Remember listening to the Beatles, the Doors, the Beach Boys and the Rolling Stones? Some of us even remember the DJ’s who “programmed” our young minds back then. Terry Kohl sent in an article about the world of Radio that we all remember......
Blast From The Past Is Business With A Future
By
Terry Kohl
February 2005
Want to feel like a kid again? No, it’s not a new pill, diet, or exercise program. In fact, it’s about putting your feet up, closing your eyes and dreaming back down the corridor of time.
Remember when the ear plugs of your transistor radio were all you needed to “escape”? Remember listening to the Beatles, the Doors, the Beach Boys and the Rolling Stones? Some of us even remember the DJ’s who “programmed” our young minds back then. Clark Weber in the morning, Ron Riley, Dex Card, Art Roberts, Larry Lujack, Bob Sirott - names that practically put you in a premeditative state as you drift back in time.
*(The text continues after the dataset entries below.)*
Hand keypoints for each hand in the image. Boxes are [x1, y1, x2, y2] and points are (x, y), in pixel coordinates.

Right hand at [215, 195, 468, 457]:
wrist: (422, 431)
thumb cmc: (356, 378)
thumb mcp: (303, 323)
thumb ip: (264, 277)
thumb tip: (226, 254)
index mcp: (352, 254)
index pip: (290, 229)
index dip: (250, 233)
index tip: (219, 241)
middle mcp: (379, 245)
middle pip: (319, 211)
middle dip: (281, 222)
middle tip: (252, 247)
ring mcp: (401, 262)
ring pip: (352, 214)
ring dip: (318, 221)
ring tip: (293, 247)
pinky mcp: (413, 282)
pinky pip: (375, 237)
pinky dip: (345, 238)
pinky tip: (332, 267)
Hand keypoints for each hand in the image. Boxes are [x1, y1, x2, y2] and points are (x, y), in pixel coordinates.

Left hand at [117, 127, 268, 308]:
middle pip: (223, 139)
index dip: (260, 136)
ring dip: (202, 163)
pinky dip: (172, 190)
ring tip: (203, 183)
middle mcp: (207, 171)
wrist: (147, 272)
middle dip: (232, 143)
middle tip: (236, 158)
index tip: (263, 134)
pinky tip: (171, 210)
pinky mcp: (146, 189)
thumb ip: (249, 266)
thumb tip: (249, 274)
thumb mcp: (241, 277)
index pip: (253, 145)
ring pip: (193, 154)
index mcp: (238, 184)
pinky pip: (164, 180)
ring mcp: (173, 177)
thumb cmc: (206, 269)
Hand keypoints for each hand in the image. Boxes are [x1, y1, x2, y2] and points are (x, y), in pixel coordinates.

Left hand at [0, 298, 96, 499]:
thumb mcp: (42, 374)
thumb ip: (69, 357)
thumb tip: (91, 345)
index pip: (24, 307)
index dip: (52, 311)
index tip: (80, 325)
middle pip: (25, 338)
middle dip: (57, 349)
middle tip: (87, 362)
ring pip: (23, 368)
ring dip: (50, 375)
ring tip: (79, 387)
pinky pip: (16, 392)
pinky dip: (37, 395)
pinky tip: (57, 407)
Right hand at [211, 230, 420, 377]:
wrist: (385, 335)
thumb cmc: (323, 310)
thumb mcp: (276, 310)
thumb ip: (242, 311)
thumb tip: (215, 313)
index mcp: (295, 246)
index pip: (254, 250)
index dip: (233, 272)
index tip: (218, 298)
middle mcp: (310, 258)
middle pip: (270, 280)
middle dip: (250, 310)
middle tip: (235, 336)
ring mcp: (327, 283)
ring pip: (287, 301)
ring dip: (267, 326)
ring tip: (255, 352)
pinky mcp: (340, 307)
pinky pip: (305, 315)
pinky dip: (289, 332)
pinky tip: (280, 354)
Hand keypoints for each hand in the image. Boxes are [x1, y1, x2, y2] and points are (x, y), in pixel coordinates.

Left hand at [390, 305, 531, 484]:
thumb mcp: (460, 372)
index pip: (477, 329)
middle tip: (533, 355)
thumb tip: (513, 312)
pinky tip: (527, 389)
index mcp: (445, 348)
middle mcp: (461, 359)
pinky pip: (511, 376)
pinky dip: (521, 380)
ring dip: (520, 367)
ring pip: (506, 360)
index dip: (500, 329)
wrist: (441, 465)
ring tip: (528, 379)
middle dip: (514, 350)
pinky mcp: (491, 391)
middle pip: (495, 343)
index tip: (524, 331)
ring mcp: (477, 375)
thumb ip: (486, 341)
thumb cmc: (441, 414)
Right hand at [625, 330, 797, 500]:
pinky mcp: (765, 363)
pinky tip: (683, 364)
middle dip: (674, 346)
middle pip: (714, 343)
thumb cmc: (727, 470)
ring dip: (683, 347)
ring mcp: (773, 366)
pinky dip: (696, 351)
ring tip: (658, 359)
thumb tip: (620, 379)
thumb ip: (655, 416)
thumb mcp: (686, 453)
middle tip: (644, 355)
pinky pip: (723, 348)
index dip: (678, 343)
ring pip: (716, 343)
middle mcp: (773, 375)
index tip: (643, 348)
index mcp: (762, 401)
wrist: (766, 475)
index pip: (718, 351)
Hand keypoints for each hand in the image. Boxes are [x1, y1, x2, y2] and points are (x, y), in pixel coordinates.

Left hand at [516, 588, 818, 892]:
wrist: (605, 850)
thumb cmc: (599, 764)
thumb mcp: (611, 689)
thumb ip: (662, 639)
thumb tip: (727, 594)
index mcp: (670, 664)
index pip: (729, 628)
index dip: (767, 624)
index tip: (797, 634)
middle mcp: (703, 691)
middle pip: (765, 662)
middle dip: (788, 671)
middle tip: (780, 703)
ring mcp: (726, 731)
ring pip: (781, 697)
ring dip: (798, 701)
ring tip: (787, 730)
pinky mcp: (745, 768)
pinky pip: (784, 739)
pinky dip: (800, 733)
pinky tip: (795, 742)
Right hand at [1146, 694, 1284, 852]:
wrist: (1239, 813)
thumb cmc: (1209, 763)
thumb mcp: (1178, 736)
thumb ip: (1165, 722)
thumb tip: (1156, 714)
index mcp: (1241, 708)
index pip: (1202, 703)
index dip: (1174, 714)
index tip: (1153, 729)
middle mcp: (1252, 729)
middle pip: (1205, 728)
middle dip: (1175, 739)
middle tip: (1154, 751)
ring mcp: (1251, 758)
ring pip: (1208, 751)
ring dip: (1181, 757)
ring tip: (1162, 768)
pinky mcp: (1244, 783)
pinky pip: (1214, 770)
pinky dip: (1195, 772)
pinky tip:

As a young man, Tom Konard was captivated by the radio dial and all the channel powerhouses he could pick up at night. As his hobby of finding and listening grew, so did the map he tacked to the wall, pins showing the cities his radio dial discovered. A radio nut was born!
In 1970 Konard landed a job in the mailroom at WCFL, the chief rival of Chicago’s very popular WLS, and was often seen hanging around teen dances with some of the DJ “biggies” - Biondi and Barney Pip, for example. Konard began saving aircheck tapes. In radio “speak” an aircheck is simply a recording made off the air. Airchecks can be scoped or unscoped. “Unscoped” means the recording runs continuously, uncut, and without breaks.
This material grew as he began mailing blank tapes to engineers around the country asking them to run airchecks. That led to a service Konard offered called, “Around The Dial”. This was a feature based on Buddy Blake’s old, “Around The Country”, from Programmer’s Digest. Blake would use scoped airchecks from around the U.S. to sample what was happening in radio the previous month. Though unplanned, a career was emerging for Konard.
Each month, beginning in October of 1976, Konard put out a cassette (actually, for the first year they were on reels as well) with radio snippets introduced by a DJ and narrated by Michael Black, a DJ in San Antonio. Eventually, John Quincy in Charleston took over narration duties until “Around The Dial” ended in 1989.
Konard began adding other jocks from different markets and sold them to station programmers so that they could all eavesdrop on what each other was doing (a common practice at the time). He even sold DJ’s tapes of themselves from work they had done in earlier years. His collection of airchecks grew almost as fast as the business, now known as “The Aircheck Factory”.
The Aircheck Factory (www.theaircheckfactory.com) offers tapes of the young Don Imus, Barney Pip, The Real Don Steele, Alan Freed, Murray the K, Mad Daddy, “Big” Ron O’Brien and of course, Wolfman Jack to name a few. The 1 hour issues of “Around The Dial” are all still available as well as radio jingle packages from the ‘60’s, ‘70’s, and ‘80’s. Konard has even been preserving the original reel-to-reel tapes of valuable airchecks by duplicating them to digital mini-discs. You can also find Top 40 survey reproductions and photo’s of DJ’s in their heyday.
In 1981, The Aircheck Factory moved from Chicago to Wild Rose, WI., a beautiful pine covered, rural area where Konard restored an old barn to house his work. It’s from here that orders are shipped all over the world, insuring that the voices of radio live on. Konard is proof that the past is everything it’s cracked up to be!